▶ [DATA LISTING]:
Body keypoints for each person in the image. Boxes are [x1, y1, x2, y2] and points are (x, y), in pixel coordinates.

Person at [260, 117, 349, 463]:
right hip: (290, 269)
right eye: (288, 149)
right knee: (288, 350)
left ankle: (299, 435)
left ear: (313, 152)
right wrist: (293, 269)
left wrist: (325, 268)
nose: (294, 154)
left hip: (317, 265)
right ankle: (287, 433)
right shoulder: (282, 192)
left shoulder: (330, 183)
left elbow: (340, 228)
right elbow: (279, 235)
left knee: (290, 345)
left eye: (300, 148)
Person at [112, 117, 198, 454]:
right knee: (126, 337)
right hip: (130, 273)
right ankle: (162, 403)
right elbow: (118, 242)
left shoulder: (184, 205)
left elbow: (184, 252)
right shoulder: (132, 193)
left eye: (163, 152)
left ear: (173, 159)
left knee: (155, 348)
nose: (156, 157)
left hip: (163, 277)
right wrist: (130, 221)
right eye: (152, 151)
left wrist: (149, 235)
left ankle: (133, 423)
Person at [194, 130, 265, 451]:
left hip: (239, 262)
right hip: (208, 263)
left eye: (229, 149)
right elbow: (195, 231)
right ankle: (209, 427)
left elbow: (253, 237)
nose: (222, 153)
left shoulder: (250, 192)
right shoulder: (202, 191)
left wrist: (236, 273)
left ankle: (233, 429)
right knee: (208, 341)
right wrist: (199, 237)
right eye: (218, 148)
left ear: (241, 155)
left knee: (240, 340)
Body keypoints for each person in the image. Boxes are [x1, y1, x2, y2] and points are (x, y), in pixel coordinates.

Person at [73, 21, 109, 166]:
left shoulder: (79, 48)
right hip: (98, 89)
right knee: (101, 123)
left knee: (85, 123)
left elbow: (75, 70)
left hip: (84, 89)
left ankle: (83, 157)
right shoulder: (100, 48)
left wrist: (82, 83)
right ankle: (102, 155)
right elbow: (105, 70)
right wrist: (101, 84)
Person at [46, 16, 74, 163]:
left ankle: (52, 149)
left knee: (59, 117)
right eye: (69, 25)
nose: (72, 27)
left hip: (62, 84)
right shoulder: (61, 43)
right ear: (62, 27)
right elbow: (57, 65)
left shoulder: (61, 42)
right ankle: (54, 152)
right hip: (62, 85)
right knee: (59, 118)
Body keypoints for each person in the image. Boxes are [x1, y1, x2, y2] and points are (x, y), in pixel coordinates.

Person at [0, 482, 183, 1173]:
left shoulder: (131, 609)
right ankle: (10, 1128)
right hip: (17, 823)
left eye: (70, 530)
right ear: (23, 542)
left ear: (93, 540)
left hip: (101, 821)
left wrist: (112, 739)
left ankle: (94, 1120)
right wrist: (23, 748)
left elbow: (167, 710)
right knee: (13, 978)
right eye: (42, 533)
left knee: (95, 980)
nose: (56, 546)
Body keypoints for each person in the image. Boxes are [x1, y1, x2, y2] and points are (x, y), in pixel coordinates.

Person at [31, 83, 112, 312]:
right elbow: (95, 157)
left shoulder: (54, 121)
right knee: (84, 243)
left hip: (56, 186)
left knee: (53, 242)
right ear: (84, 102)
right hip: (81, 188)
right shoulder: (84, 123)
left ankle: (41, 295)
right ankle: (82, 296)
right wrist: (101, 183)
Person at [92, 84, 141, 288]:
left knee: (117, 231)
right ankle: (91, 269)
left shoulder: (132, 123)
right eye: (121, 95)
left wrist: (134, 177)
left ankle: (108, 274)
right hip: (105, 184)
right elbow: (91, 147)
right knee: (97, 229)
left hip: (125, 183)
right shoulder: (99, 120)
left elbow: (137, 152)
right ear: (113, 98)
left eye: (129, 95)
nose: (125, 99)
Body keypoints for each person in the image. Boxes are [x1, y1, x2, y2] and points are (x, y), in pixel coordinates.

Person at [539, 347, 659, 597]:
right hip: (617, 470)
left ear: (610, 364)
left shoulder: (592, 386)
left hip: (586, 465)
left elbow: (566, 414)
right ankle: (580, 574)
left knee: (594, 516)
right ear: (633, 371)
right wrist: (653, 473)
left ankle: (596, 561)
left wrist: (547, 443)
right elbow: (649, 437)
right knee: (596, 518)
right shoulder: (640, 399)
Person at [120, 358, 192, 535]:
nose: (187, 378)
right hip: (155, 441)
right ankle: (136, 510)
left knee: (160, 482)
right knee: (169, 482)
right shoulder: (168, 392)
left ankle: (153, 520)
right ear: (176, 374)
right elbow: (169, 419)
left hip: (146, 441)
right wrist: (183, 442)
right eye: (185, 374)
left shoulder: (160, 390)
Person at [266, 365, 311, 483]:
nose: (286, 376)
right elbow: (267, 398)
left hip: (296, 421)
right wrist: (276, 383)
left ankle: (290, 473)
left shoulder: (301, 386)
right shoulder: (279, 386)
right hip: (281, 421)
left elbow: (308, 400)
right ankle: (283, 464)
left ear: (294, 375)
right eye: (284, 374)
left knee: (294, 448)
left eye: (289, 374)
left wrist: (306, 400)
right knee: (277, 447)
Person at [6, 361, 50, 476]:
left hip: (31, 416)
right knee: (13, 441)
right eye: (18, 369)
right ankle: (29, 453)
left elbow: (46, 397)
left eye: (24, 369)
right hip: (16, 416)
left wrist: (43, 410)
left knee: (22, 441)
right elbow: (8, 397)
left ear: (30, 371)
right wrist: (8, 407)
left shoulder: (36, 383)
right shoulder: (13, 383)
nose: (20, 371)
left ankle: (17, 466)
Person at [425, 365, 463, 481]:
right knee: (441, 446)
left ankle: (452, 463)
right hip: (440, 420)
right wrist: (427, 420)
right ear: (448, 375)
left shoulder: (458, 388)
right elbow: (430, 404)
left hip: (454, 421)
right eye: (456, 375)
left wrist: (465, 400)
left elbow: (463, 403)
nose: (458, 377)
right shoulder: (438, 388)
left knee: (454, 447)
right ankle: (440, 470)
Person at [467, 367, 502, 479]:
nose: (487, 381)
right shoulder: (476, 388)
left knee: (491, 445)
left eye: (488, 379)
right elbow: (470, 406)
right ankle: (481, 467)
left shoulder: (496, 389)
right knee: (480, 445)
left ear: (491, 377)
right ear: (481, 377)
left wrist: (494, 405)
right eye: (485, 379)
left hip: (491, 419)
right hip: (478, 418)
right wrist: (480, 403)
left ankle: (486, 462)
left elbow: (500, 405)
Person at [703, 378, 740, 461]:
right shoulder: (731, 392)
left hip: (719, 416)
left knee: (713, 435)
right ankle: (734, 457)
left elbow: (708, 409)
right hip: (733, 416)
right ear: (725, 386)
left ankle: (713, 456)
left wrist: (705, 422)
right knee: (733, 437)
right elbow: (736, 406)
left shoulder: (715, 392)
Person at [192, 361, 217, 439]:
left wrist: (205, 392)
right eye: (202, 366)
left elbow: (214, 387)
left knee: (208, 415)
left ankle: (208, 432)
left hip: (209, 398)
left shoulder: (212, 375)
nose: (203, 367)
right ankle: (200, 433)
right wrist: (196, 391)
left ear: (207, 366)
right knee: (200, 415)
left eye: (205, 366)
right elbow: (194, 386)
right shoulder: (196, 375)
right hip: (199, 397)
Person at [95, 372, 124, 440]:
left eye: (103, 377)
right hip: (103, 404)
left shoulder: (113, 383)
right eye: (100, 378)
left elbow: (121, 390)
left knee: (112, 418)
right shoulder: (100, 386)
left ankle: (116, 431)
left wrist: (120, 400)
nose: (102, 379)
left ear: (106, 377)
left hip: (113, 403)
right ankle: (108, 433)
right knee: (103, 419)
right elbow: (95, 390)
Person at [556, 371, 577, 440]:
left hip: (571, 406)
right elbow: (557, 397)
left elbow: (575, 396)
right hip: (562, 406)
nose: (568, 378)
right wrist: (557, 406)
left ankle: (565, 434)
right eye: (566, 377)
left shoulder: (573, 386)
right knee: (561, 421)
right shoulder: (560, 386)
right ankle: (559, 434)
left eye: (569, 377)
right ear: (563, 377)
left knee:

▶ [WHAT YOU NEED TO DO]:
Retype only the lines above between the line with "left ear: (173, 159)" and the line with "right wrist: (199, 237)", counting those two lines as well, and keep every character as it is.

▶ [FINISHED EXERCISE]:
left ear: (173, 159)
left knee: (155, 348)
nose: (156, 157)
left hip: (163, 277)
right wrist: (130, 221)
right eye: (152, 151)
left wrist: (149, 235)
left ankle: (133, 423)
Person at [194, 130, 265, 451]:
left hip: (239, 262)
right hip: (208, 263)
left eye: (229, 149)
right elbow: (195, 231)
right ankle: (209, 427)
left elbow: (253, 237)
nose: (222, 153)
left shoulder: (250, 192)
right shoulder: (202, 191)
left wrist: (236, 273)
left ankle: (233, 429)
right knee: (208, 341)
right wrist: (199, 237)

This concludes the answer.